*Task list*
**a)** Answer these questions from the article on Malusi Gigaba's testimony to the Zondo commission:
(i) In which month did the high court set aside Norma Mngoma's arrest?
(ii) In what form was the message sent to Gigaba saying his wife was conspiring to have him killed?
(iii) What did Mngoma use to damage a friend's car at their home?
**b)** Pick up the article on Malusi Gigaba's testimony to the Zondo commission after its last sentence and write the next part.

/ 18 June 2021

Gigaba insists he faced sinister threat, slams court ruling on wife’s arrest

'gigaba Will Energise Anc Polls Team'
Former public enterprises minister Malusi Gigaba

Former public enterprises minister Malusi Gigaba on Friday in testimony to the Zondo commission faulted the Pretoria high court for finding that he had leant on the Hawks to arrest and intimidate his estranged wife while they presented no evidence linking her to an alleged plot to kill him.

“I had actually received threats to my life that I needed to act on,” Gigaba said, before repeatedly terming the ruling “curious” and “puzzling”. He hinted that once Norma Mngoma was arrested, matters became more convoluted as crime intelligence sought to shield her because she may have been useful to them politically.

The high court in February set aside Mngoma’s arrest by the Hawks seven months earlier and held that the confiscation of her cellphones and laptops by the police, as well as the deletion of information from these, had been unlawful.

Judge Cassim Sardiwalla said her arrest “appeared to be motivated by an abuse of power by a former minister” and the argument by the officers that they were investigating a conspiracy to commit murder against Gigaba was “not sustainable in light of the fact they have alluded to no further information on this alleged conspiracy”.

“How the judgment strayed into this matter puzzles me,” Gigaba said. “The allegations of a conspiracy to kill me, in my opinion, were not before this court.”

Gigaba said he failed in particular to understand how the court could come to a conclusion about his actions or the existence or otherwise of a threat without having the benefit of his version of events. It prompted Deputy Chief Justice Raymond Zondo to point out that it was not obliged to solicit his testimony because he was not a party to the case.

Regarding the finding that he abused his powers by involving the Hawks, Gigaba said by the time Mngoma was arrested, he had none, not having been a member of cabinet for more than a year, and added that the judge’s remarks were deeply damaging to him.

“I reject that there was an abuse of power on my part. In 2020, I had not been a minister for more than a year and the fact that I am a former minister does not give me power that I do not have.”

He said after he was sent a whatsapp message early last year indicating his wife was conspiring to have him killed, he was not sure whether it was real or a case of political disinformation but he needed to act.

“I had no presumption, I had no preconceived ideas as to the veracity of the allegation or its truthfulness. It could very well have been the work of intelligence or naughty agencies that were trying to cause problems in my household [but] I could not take for granted that I had actually received a threat to my life that I needed to act on.”

He said when Mngoma damaged a friend’s car at their home with a vegetable slicer in July last year, he had a right of recourse to the Hawks because his wife’s anger was such that he felt intimidated.

Data excerpts:
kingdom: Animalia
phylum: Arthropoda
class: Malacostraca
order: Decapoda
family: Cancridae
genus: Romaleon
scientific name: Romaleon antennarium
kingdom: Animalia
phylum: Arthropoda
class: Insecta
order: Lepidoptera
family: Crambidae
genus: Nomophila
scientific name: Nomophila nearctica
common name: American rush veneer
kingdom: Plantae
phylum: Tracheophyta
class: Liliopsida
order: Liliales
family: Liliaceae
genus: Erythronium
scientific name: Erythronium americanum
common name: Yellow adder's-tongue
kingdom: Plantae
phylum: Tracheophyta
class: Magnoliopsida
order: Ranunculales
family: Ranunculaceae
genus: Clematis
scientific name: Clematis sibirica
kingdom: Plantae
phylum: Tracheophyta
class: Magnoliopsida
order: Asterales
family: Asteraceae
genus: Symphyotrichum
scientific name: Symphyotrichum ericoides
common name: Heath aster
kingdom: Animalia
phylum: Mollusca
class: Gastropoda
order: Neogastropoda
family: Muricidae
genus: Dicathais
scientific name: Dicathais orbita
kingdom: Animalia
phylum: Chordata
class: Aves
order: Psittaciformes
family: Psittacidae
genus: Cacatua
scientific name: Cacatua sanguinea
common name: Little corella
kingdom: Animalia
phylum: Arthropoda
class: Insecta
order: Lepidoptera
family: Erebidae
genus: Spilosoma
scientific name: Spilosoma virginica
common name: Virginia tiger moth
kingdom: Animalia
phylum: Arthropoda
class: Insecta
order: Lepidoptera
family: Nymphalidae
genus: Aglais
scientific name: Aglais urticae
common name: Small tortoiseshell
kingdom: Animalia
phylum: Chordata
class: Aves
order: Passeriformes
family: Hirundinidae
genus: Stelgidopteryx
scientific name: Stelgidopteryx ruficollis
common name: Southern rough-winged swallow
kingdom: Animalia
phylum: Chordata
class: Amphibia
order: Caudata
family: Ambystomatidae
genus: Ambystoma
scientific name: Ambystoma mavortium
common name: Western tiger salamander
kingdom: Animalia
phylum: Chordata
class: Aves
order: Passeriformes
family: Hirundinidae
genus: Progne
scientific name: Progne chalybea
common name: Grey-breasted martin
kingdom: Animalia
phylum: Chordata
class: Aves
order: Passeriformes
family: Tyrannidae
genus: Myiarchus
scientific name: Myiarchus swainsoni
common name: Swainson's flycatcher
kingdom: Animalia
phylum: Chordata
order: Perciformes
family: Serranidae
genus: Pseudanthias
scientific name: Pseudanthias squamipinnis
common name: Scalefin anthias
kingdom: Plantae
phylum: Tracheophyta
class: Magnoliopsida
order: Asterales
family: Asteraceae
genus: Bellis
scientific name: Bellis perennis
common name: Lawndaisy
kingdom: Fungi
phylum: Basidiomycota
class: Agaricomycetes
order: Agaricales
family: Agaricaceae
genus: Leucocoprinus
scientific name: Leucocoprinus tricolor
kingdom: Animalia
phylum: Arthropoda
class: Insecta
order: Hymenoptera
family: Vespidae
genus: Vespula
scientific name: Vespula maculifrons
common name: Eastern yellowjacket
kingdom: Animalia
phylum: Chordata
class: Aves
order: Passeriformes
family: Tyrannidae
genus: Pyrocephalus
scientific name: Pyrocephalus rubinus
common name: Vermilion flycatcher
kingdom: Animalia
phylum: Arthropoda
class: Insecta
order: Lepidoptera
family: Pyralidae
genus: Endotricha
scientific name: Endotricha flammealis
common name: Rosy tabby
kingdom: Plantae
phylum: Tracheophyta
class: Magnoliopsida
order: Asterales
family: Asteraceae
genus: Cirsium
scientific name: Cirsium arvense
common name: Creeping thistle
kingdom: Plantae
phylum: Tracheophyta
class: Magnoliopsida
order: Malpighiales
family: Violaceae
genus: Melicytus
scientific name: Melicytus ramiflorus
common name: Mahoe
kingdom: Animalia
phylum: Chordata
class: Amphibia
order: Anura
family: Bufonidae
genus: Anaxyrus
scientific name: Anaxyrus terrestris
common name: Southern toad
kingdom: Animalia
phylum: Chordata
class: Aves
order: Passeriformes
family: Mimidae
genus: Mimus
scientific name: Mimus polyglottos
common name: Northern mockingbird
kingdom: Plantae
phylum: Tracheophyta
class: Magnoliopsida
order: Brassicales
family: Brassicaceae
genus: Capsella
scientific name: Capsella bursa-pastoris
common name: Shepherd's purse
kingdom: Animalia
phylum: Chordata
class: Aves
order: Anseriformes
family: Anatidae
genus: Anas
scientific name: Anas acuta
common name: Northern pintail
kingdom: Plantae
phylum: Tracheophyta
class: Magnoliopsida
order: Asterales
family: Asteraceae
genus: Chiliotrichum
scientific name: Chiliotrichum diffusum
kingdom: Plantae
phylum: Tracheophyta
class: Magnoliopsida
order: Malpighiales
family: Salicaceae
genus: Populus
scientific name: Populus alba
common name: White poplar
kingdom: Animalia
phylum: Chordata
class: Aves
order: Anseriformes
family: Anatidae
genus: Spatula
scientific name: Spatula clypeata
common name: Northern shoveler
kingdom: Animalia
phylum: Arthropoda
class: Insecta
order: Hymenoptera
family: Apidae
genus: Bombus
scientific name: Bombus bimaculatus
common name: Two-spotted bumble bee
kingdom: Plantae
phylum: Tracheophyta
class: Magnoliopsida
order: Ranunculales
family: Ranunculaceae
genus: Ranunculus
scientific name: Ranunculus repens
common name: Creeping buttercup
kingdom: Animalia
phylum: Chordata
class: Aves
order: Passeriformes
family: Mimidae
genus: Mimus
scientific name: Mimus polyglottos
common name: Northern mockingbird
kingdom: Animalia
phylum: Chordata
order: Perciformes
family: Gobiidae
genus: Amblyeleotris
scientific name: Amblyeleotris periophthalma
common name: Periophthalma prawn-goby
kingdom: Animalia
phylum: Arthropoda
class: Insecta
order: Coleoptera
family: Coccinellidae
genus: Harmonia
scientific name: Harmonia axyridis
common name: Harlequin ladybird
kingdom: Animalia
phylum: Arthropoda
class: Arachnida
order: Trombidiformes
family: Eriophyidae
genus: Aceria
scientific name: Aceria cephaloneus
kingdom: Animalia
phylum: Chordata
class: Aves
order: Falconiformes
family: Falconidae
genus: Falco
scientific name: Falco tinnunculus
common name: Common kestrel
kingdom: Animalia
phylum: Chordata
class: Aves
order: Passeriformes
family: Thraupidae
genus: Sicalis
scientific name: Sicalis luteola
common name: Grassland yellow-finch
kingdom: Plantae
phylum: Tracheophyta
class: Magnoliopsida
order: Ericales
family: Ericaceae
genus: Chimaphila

*The answers*
**a)**
(i) February
(ii) A WhatsApp message
(iii) A vegetable slicer

**b)**
“When the same person who is alleged to be involved in the conspiracy to kill me then does what happened on the night of July at my residence, it behove to call the Hawks and say ‘what do you suggest I do, this person has done this’. And they took the matter.”

Gigaba said when the court ruled on Mngoma’s arrest, the issue of the threat to his life was still under investigation.

“What the judge in this case curiously does is to undermine the threat to my life which had been received by my, without calling me or the police,” he said, adding that the police had not reached a conclusion and and therefore neither they nor the court could rule out a link to her vandalising the vehicle.

Gigaba said he became more concerned still that sinister forces were at play when, after his wife’s arrest, the Hawks received a phone call from a senior crime intelligence officer who “claims that I had paid a bribe to them to arrest Ms Mngoma”.

“On what basis did he make that allegation?” he asked, before offering his own theory.

“Criminal intelligence and state security and certain people in the NPA [National Prosecuting Authority] were involved in a political plot of sorts which involved me and when Ms Mngoma was arrested it interfered with their asset, which was Ms Mngoma, and therefore created a situation in which they had to exonerate her.”

He went on to suggest that the court ruling had informed Mngoma’s testimony to the commission, which he on Friday again dismissed as motivated by malice and bitterness, to the extent that she could claim that proof linking him to state capture was erased from her phone and laptop.

“To me this judgment was in itself a curious judgment which set the tone for what was to be said here … that Malusi has done this but that information is not available because it was extracted from my phone.”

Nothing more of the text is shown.